Microbiol Immunol. 2013 May;57(5):391-5. doi: 10.1111/1348-0421.12046.

Cephalosporin resistant Escherichia coli from cancer patients in Cairo, Egypt.

Abdelaziz MO, Bonura C, Aleo A, Fasciana T, Calà C, Mammina C.

Department of Microbiology and Immunology, Faculty of Pharmacy, Helwan University, Main Campus, Helwan, Cairo 11795, Egypt.

 

Abstract

Cephalosporin-resistant Escherichia coli has been increasingly reported worldwide. In this study, 32 cephalosporin resistant E. coli isolates identified from cancer patients in Cairo, Egypt in 2009-2010 were analyzed. Twenty-three were of phylogenetic group D, seven A and one each B1 and B2. By rep-PCR 15 phylogroup D isolates were grouped in four clusters, one with sequence type (ST) 405 and three ST68. Seventeen isolates showed single patterns. blaCTX-M-15 and aac(6′)-Ib-cr were the most common resistance determinants. blaOXA-48 and blaVIM were also detected. Multidrug resistant E. coli seriously affects healthcare, especially in immunocompromised hosts, such as cancer patients.

© 2013 The Societies and Wiley Publishing Asia Pty Ltd.

PMID: 23668612

 

Supplement:

The emergence of multidrug resistance in Escherichia coli has become a global concern, with particular emphasis on E. coli sequence type (ST) 131, which is being increasingly reported in human infection cases. ST131,  as well as high levels of ESBL carriage, are especially prevalent in the more serious infection cases, such as bacteremia. This is suggestive of a selective pressure by ESBL mediated drug resistance and, consequently, by prolonged antimicrobial drug treatments, in the emergence of some successful STs from the wider population of Extraintestinal Pathogenic E. coli (ExPEC).

Multidrug-resistant Escherichia coli is a very concerning threat to critically ill and immunocompromised individuals, such as cancer patients. MDR E coli infections are, indeed, associated with high morbidity and mortality, as well with high costs for patients and healthcare facilities. Cancer patients undergoing chemotherapy have several risk factors for MDR Gram negative infections, such as neutropenia, prolonged hospital stays and frequent exposure to invasive devices. Moreover, they can receive antibiotic prophylaxis, which results in an imbalance of the intestinal microbiota which may in turn result in the selection of resistant organisms such as MDR E coli. Horizontal acquisition via cross transmission is also possible.  Implementation of strict infection control measures as well as antibiotic stewardship have a major role in prevent or limit spread of these organisms.

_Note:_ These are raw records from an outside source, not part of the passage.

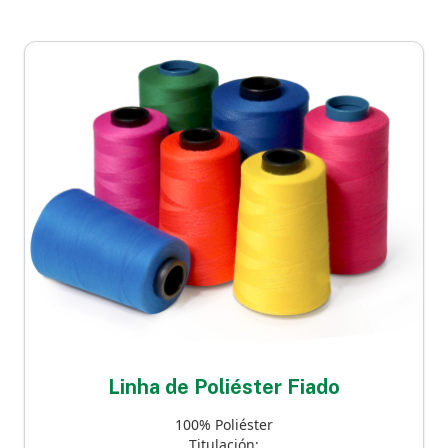
Linha de Poliéster Fiado
100% Poliéster
Titulación:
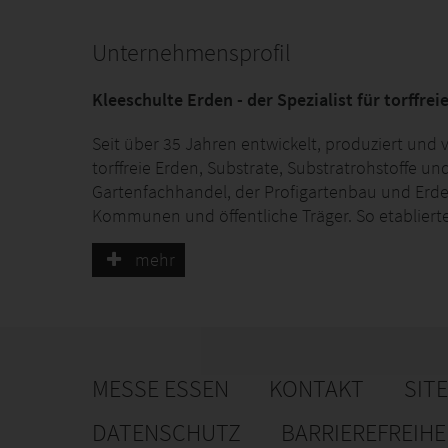
Unternehmensprofil
Kleeschulte Erden - der Spezialist für torffre
Seit über 35 Jahren entwickelt, produziert und 
torffreie Erden, Substrate, Substratrohstoffe u
Gartenfachhandel, der Profigartenbau und E
Kommunen und öffentliche Träger. So etablierte 
Unternehmen im Marktsegment der nachhaltigen
mehr
Torfersatzstoffe mit Kunden in ganz Europa. 20
integriert.
MESSE ESSEN
KONTAKT
SIT
DATENSCHUTZ
BARRIEREFREIH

It is not clear what features of the pathogen, host population, environment and their interaction have allowed MDR E. coli to disseminate so widely and rapidly. Both person-to- person and foodborne transmission have been documented. Potential reservoirs of ST131, including food or water sources, and travel from countries with a high endemicity of MDR Gram negatives, have been proposed as possible explanations for the rapid emergence and spread of these clones. One of the most concerning issue is the huge reservoir of MDR strains and resistance genetic determinants  in the commensal flora of food animals. Indeed, over the past decades, the abuse/misuse of antimicrobials in animals has generated an enormous antimicrobial pressure on commensal bacteria.  E. coli, being a ubiquitous species encompassing different pathotypes, but also a major member of the normal intestinal flora, appears to play a special role in the accumulation and interplay between resistance traits.

Further studies are indispensable to assess and characterize microbial risks for human subjects, especially those immunocompromised, derived from MDR commensal E. coli strains from food animals. Monitoring of antimicrobial resistance properties of commensal intestinal E. coli from food animals can be an important strategy to assess ongoing trends, and thereby keeping the scientific community and the stakeholders updated about developments on antimicrobial resistance.